Le 14 mai 2024, l’émission Le Show de Denis Lévesque a offert une plateforme à trois femmes autistes fonctionnelles pour exprimer leurs défis quotidiens et appeler à une meilleure compréhension de leur condition. Nolia Bélanger, autrice et fondatrice du collectif artistique Réplique Authentique, Patricia DY, artiste visuelle, et Isabelle Paul, sculptrice, toutes deux membres du collectif, ont partagé leurs expériences de vie, jetant une lumière nouvelle sur la réalité des personnes autistes au Québec.

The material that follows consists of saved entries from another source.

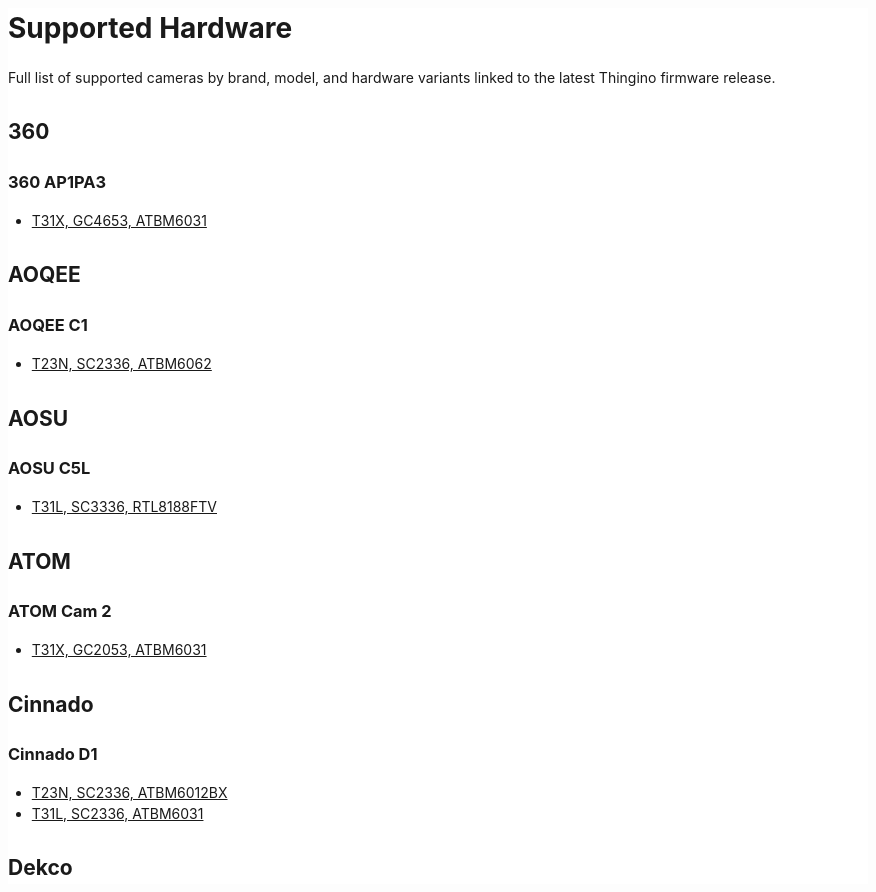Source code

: Supported Hardware
==================

Full list of supported cameras by brand, model, and hardware
variants linked to the latest Thingino firmware release.


360
---

### 360 AP1PA3

- [T31X, GC4653, ATBM6031](https://github.com/themactep/thingino-firmware/releases/latest/download/thingino-360_ap1pa3_t31x_gc4653_atbm6031.bin)


AOQEE
-----

### AOQEE C1

- [T23N, SC2336, ATBM6062](https://github.com/themactep/thingino-firmware/releases/latest/download/thingino-aoqee_c1_t23n_sc2336_atbm6062.bin)


AOSU
----

### AOSU C5L

- [T31L, SC3336, RTL8188FTV](https://github.com/themactep/thingino-firmware/releases/latest/download/thingino-aosu_c5l_t31l_sc3336_rtl8188ftv.bin)


ATOM
----

### ATOM Cam 2

- [T31X, GC2053, ATBM6031](https://github.com/themactep/thingino-firmware/releases/latest/download/thingino-atom_cam2_t31x_gc2053_atbm6031.bin)


Cinnado
-------

### Cinnado D1

- [T23N, SC2336, ATBM6012BX](https://github.com/themactep/thingino-firmware/releases/latest/download/thingino-cinnado_d1_t23n_sc2336_atbm6012bx.bin)
- [T31L, SC2336, ATBM6031](https://github.com/themactep/thingino-firmware/releases/latest/download/thingino-cinnado_d1_t31l_sc2336_atbm6031.bin)


Dekco
-----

Un manifeste pour une voix autistique
L’émission débute par le point commun qui relie les trois invitées : un manifeste. Élaboré en 2023 par une quinzaine d’artistes de plusieurs disciplines, le Conteste du Trouble Abstrait « … vise à dénoncer les lacunes des programmes gouvernementaux et les stéréotypes présents dans la société », explique Nolia Bélanger. Cette œuvre est née d’une nécessité de se faire entendre, de donner une voix à celles et ceux dont les défis sont souvent invisibles aux yeux du grand public et des médias.
Le trio rappelle que « les personnes autistes sans déficience intellectuelle sont souvent mal comprises ou diagnostiquées tardivement ». Elles se sont confiées sur les obstacles rencontrés avant d’obtenir un diagnostic précis, les errances médicales aboutissant à des diagnostics de trouble de la personnalité limite ou de trouble d’anxiété généralisée. Le manifeste se fait ainsi l’écho de cette quête quasi identitaire.
Les trois artistes évoquent l’effondrement autistique, un phénomène où des facteurs imprévus et stressants peuvent mener à une surcharge sensorielle et à une incapacité temporaire de fonctionner normalement. Sont-elles pour autant dans la doléance ? Non, plutôt dans l’action, en s’inspirant du peintre-sculpteur Paul-Émile Borduas, auteur du manifeste Refus global, paru en 1948, qui insuffla un vent de modernité dans les arts au Québec. Le Conteste du Trouble Abstrait commence par remettre en cause la notion de « trouble », puis avance quelques pistes.
L’art en tant que prélude au changement
Les personnes autistes sont les mieux placées pour faire de la neuro-inclusion une réalité. Plutôt que de relayer les avis d’experts, bien souvent non autistes, le collectif soutient une approche collaborative dans laquelle les programmes et services gouvernementaux sont développés avec la contribution active des personnes autistes, dans le but de travailler avec elles plutôt que pour elles.
Nous connaissons l’expression « Quand un homme a faim, mieux vaut lui apprendre à pêcher que de lui donner un poisson », attribuée à Confucius. La formule de la sociologue Kenyane Auma Obama, « Ne nous donnez pas du poisson. Ne nous enseignez pas comment pêcher. Demandez-nous si nous mangeons du poisson! », semble mieux correspondre au message que porte le collectif, et c’est rafraichissant.
Nolia Bélanger, Patricia DY, et Isabelle Paul ont tenu le micro avec un aplomb remarquable. Leur appel met en lumière la nécessité d’un changement de perspective et de pratiques pour une société plus ouverte et compréhensive. Cette initiative nous rappelle que l’art a souvent été à l’avant-garde ou a accompagné de puissants mouvements de société.